With that, Ope faded into, first, the chaos of his wife's murder scene and, then, the inky nothingness created at the very edge of pandemonium - where the blaring lights and bright sirens clashed and contrasted with the black of night. Before Jax could argue - let alone follow, Opie was gone… as was Jax's reason for being there. Retracing his steps, Jax left everything at that intersection behind - Hale and the ATF fighting over blame and responsibility, Samcro simultaneously plotting payback and shallowly mourning, the crime scene techs and paramedics who were just trying to do their jobs, and poor Donna who would never be able to do anything again - in favor of once more climbing on his bike and taking off in search of his best friend. Even if Opie didn't want to be found, Jax had a feeling that Ope shouldn't be left alone… if for no other reason than that's not what Donna would have wanted. Maybe he couldn't bring her back, and he certainly couldn't solve her case that night, but he could look for Opie. After all, Donna had never given up on her husband, and Jax wasn't going to give up on Ope either.
/
"You know, for someone who is practically allergic to the law, you sure as hell spend a lot of time in my police department."
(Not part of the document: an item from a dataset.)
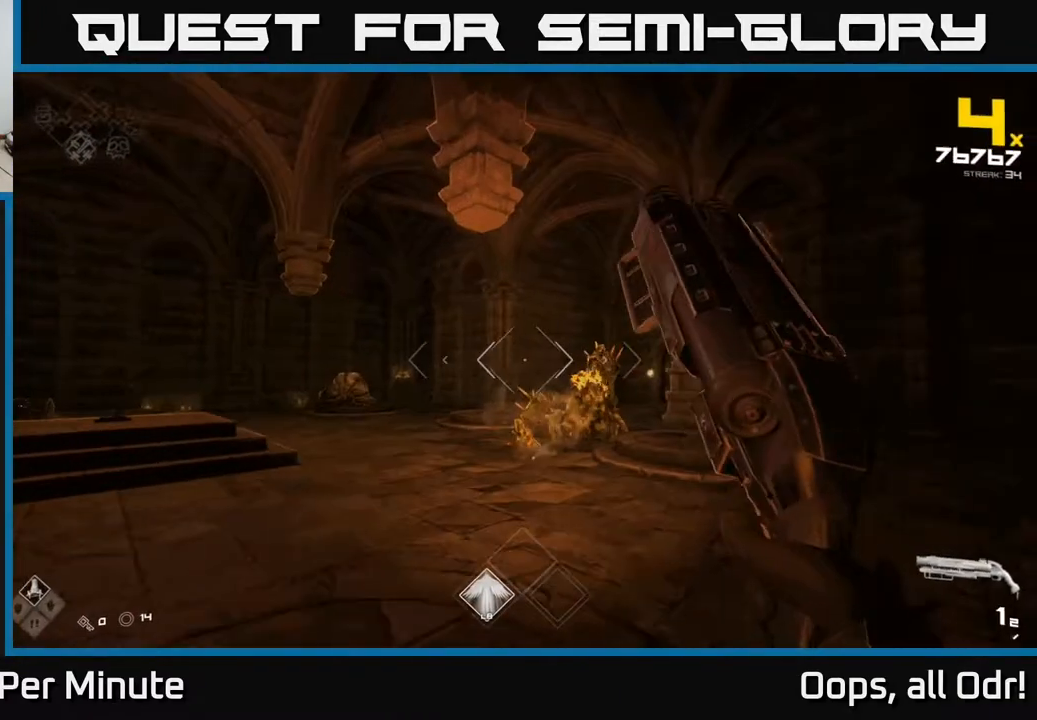
{"buttons": ["R1"], "left_stick": "up-right", "right_stick": "left", "events": [[167, "right_stick", "down-right"], [183, "R2", "down"], [233, "right_stick", "center"], [267, "R2", "up"], [467, "right_stick", "left"], [500, "R1", "down"]]}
"Last time I checked, it's still Unser's department," Jax challenged with a smirk. He was sitting behind Hale's desk, spinning the tipped back chair from side to side. Perhaps it wasn't the best way to go about asking for a favor, but it sure as shit got the deputy's attention. Plus, at least this way, even if Jax left without the information he sought, he wouldn't be walking out empty handed. Hale's annoyance was never something he'd pass up. "Besides, maybe I like the coffee."
"I swear, Jax, if you spiked the…."
Deciding they had shared enough banter, Jax sat up with a snap of the leather chair, his twisting coming to an abrupt stop as well. "We need to talk about Donna's death."
"You mean her murder."
Although he thought the same thing about the shooting, Jax didn't give Hale the satisfaction of agreeing, nor did he waste time saying what they both already knew. "I'd like to give Ope some comfort, some… closure. He's… he's not doing so well."
Hale scoffed. "His wife just had the back of her head blown off. I wouldn't think he'd be in a good place right now."
"So, you agree that we need to find whoever did this."
"And what," the cop challenged him. "Get some payback? Killing Donna's killer won't bring her back."
"No, it might give Opie a little peace," Jax contended.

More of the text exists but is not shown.